■ INSTRUCTION ■
Render the rows from their start through the line containing "title More Stuff" as a two-column CSV with the header input,output. Give one CSV line per row, holding its text and its answer, each in a quoted field with line breaks turned into spaces.
————
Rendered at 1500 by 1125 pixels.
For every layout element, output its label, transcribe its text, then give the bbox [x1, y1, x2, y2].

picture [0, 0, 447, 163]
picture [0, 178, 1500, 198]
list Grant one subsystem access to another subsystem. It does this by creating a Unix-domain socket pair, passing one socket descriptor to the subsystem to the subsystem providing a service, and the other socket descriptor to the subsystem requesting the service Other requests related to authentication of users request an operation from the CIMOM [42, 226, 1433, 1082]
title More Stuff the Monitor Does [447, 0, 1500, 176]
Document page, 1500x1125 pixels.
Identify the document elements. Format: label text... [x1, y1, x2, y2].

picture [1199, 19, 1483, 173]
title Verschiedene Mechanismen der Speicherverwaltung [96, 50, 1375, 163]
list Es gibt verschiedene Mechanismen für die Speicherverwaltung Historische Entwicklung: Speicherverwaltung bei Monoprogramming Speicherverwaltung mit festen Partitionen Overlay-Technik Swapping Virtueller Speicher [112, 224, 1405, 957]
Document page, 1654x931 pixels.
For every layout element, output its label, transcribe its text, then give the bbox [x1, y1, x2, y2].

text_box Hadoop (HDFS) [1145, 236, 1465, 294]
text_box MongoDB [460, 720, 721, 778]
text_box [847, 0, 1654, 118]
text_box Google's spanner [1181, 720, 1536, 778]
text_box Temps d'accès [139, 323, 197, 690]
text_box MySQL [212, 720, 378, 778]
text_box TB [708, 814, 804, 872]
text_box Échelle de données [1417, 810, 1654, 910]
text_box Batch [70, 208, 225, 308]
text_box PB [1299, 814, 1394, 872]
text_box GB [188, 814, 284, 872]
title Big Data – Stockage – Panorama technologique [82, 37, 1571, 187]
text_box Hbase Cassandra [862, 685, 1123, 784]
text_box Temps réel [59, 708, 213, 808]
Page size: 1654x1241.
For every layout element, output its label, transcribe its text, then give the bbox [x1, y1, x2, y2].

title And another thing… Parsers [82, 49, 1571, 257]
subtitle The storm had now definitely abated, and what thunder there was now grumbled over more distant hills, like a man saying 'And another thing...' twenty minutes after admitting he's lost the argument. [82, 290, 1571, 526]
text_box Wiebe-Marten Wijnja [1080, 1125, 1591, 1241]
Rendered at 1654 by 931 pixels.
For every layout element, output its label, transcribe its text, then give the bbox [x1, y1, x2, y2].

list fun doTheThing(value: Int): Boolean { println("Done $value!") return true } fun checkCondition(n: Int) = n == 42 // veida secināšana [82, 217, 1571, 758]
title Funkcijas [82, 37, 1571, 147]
————
■ ANSWER IN FULL ■
input,output
"Rendered at 1500 by 1125 pixels. For every layout element, output its label, transcribe its text, then give the bbox [x1, y1, x2, y2].","picture [0, 0, 447, 163] picture [0, 178, 1500, 198] list Grant one subsystem access to another subsystem. It does this by creating a Unix-domain socket pair, passing one socket descriptor to the subsystem to the subsystem providing a service, and the other socket descriptor to the subsystem requesting the service Other requests related to authentication of users request an operation from the CIMOM [42, 226, 1433, 1082] title More Stuff the Monitor Does [447, 0, 1500, 176]"